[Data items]
--- --- ---

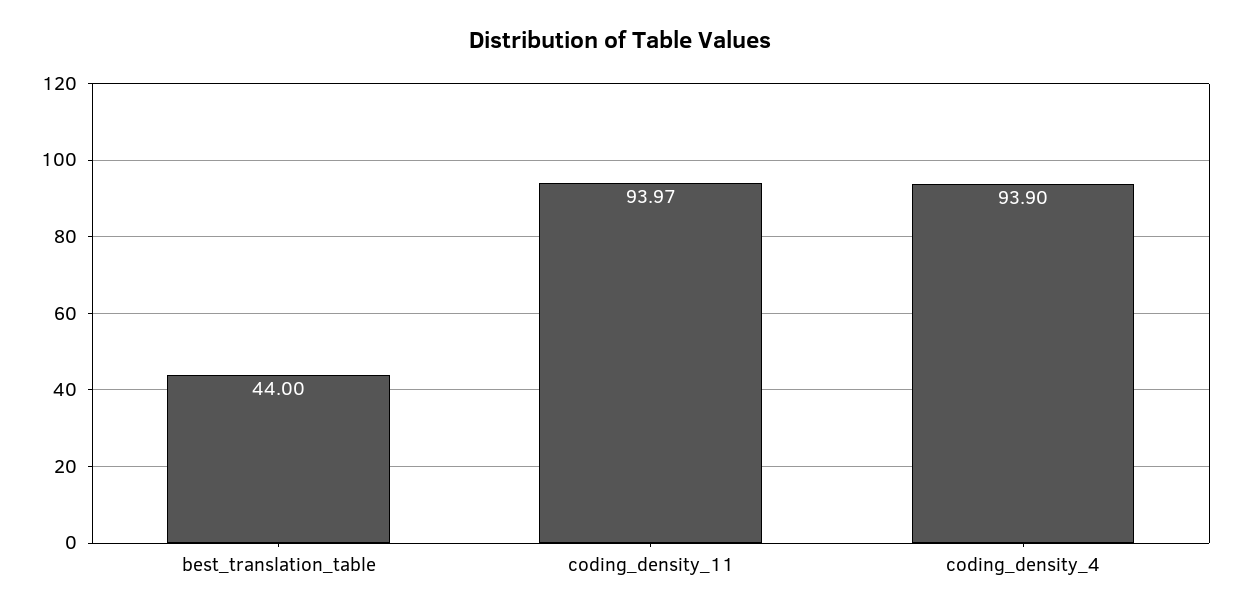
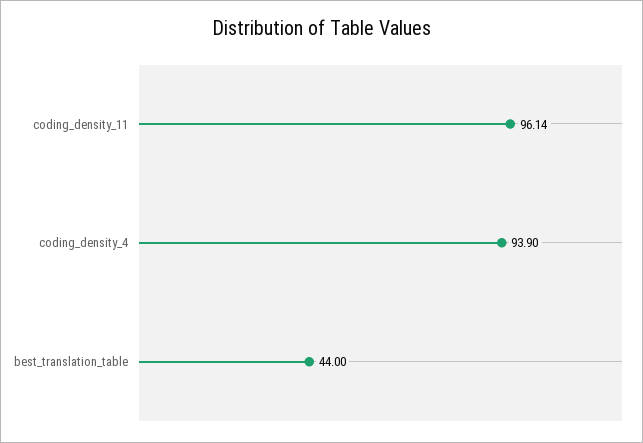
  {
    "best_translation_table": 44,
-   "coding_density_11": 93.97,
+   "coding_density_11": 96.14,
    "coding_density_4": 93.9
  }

--- --- ---

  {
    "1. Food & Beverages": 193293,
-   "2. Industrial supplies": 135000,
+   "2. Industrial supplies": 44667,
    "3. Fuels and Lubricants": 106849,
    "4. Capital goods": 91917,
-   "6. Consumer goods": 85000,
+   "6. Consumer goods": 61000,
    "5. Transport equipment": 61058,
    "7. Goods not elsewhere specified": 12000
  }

--- --- ---

All lines above with the word "supplies" need to be reported.

**TASK SOLUTION:**
-   "2. Industrial supplies": 135000,
+   "2. Industrial supplies": 44667,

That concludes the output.